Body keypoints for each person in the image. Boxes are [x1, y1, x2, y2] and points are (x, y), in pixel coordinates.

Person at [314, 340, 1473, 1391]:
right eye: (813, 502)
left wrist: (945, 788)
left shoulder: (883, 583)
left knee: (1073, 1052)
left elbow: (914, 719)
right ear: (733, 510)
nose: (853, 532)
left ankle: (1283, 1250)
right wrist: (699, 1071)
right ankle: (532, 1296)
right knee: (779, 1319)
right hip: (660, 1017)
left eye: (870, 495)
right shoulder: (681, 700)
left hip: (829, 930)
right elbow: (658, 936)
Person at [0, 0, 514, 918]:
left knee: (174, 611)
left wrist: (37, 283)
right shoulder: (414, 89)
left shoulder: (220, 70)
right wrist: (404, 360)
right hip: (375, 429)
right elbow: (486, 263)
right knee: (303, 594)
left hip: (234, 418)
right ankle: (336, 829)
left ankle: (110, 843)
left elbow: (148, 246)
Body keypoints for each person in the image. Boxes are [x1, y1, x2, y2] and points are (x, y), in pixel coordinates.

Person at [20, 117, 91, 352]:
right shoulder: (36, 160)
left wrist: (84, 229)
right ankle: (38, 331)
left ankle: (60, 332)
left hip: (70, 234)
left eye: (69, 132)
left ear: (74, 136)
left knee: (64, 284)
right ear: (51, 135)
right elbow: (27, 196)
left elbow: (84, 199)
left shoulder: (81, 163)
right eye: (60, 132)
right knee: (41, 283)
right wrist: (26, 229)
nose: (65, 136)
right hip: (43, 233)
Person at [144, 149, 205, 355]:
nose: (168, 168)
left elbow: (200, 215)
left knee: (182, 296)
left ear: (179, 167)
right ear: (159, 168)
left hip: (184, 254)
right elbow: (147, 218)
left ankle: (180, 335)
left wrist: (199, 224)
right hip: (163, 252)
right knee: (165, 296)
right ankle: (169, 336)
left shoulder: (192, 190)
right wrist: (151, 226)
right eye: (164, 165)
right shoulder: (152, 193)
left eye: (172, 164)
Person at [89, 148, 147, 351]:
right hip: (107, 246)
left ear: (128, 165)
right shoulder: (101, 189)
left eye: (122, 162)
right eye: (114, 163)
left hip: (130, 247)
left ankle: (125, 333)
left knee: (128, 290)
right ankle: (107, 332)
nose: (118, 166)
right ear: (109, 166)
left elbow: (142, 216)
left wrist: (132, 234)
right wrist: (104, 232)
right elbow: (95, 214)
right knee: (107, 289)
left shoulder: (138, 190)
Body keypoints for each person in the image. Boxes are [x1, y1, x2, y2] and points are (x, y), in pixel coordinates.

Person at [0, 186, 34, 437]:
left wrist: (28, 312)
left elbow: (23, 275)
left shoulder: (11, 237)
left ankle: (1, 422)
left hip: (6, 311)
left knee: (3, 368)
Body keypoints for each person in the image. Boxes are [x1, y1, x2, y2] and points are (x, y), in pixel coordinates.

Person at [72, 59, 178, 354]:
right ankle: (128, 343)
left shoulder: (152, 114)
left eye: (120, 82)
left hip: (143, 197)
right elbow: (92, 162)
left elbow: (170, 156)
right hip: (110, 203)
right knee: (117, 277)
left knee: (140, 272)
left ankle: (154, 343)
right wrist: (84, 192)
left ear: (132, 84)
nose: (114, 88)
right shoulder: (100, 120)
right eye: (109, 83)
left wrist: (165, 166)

------------------------------------------------------------------------

▸ DIRECTIONS
An exact copy of the entries from the line containing "right elbow: (92, 162)" through the last line is the expected answer.

▸ TASK RESPONSE
right elbow: (92, 162)
left elbow: (170, 156)
right hip: (110, 203)
right knee: (117, 277)
left knee: (140, 272)
left ankle: (154, 343)
right wrist: (84, 192)
left ear: (132, 84)
nose: (114, 88)
right shoulder: (100, 120)
right eye: (109, 83)
left wrist: (165, 166)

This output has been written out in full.